-- Information follows --

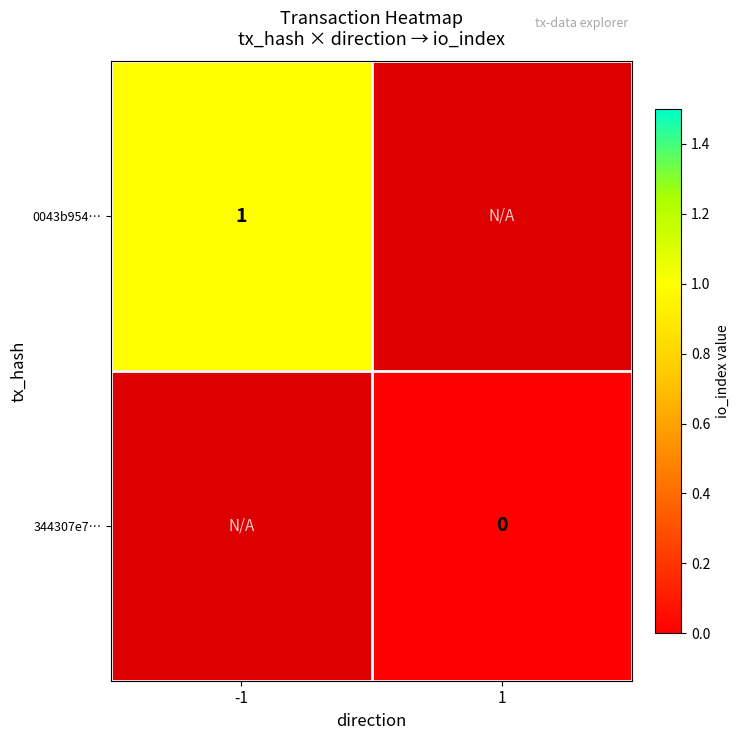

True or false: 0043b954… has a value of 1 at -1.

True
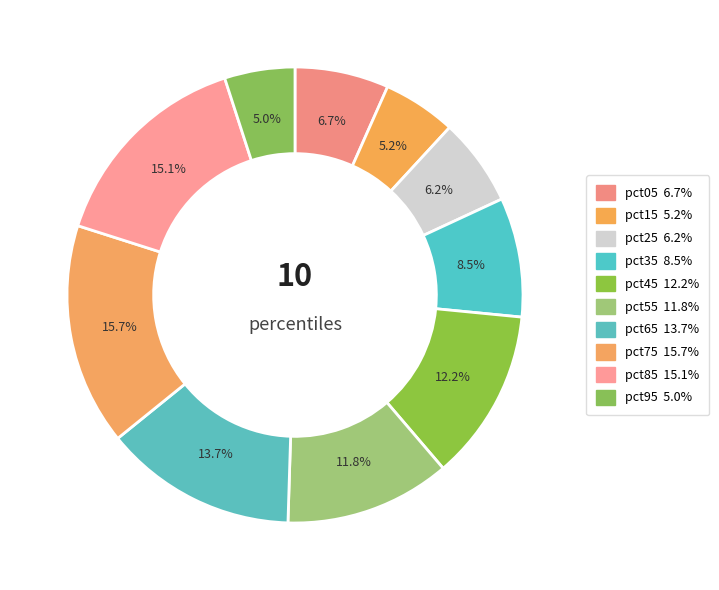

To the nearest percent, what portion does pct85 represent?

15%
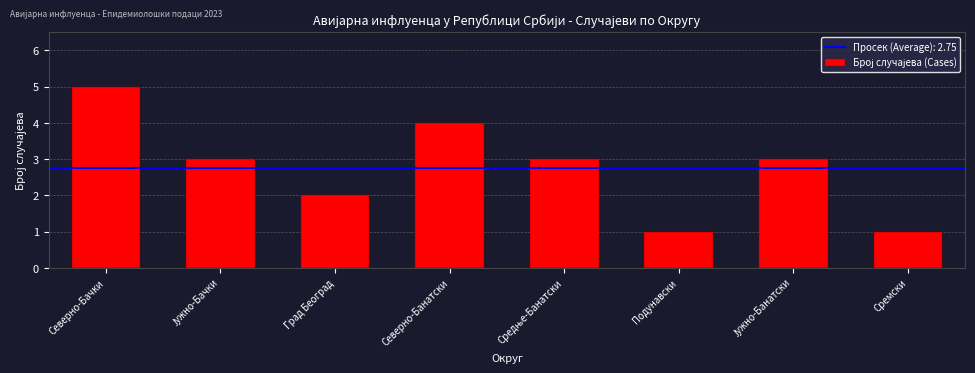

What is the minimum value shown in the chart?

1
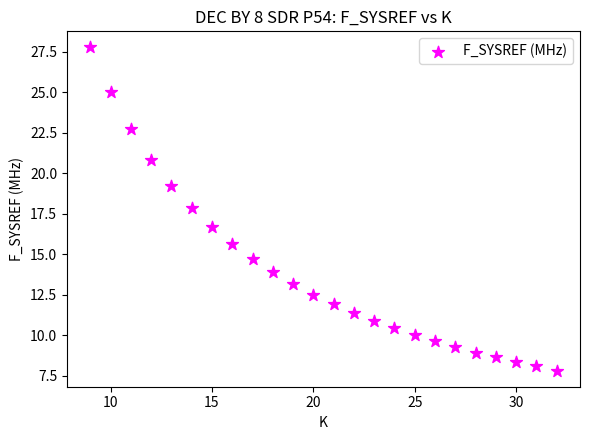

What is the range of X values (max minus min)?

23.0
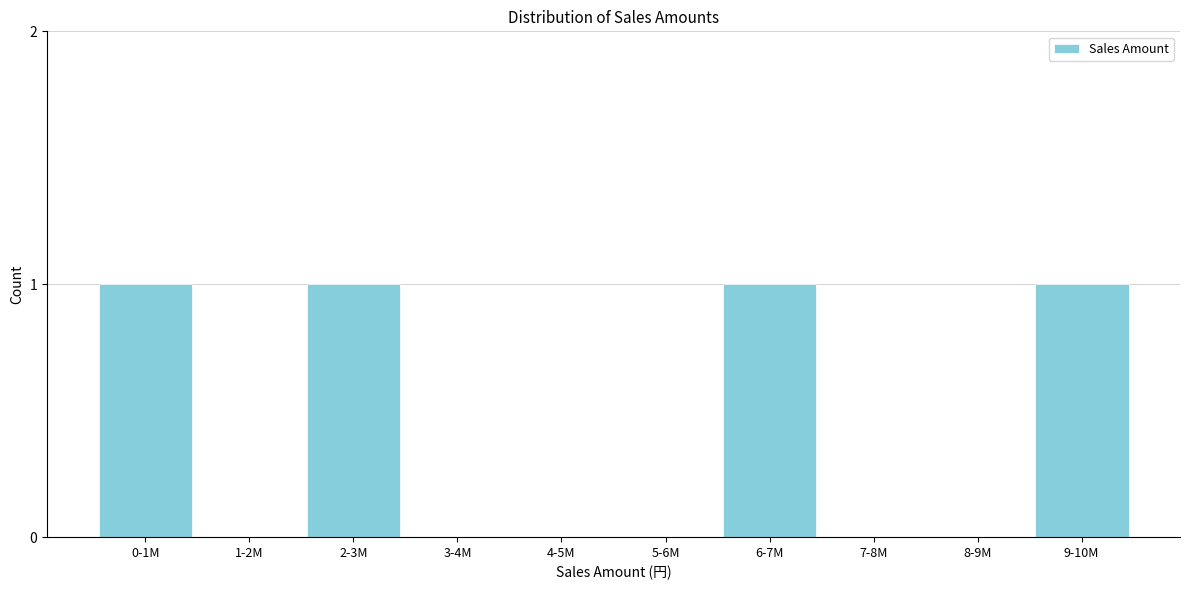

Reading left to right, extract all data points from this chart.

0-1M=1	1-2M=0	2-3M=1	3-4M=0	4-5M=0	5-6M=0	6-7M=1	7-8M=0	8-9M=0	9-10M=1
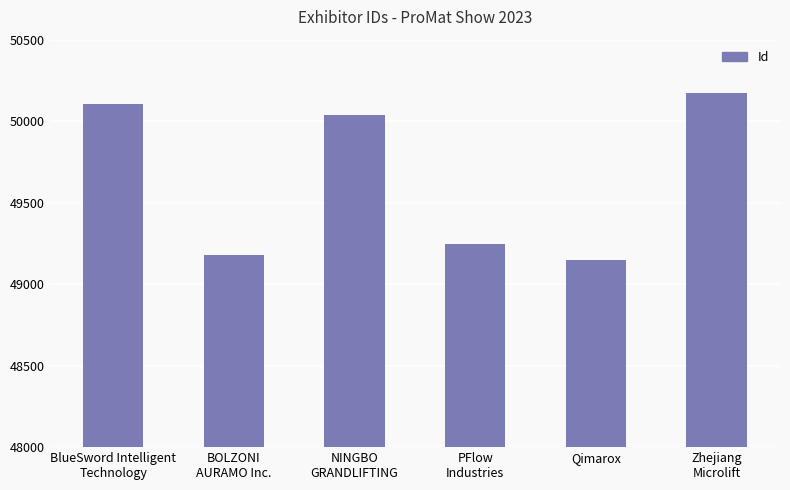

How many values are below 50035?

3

-- Information concluded --

● The task: Copy the records word for word from the line with "Reading left to" up to and including the last line of the records, leaving the pictures out.

● Answer:
Reading left to right, extract all data points from this chart.

0-1M=1	1-2M=0	2-3M=1	3-4M=0	4-5M=0	5-6M=0	6-7M=1	7-8M=0	8-9M=0	9-10M=1

How many values are below 50035?

3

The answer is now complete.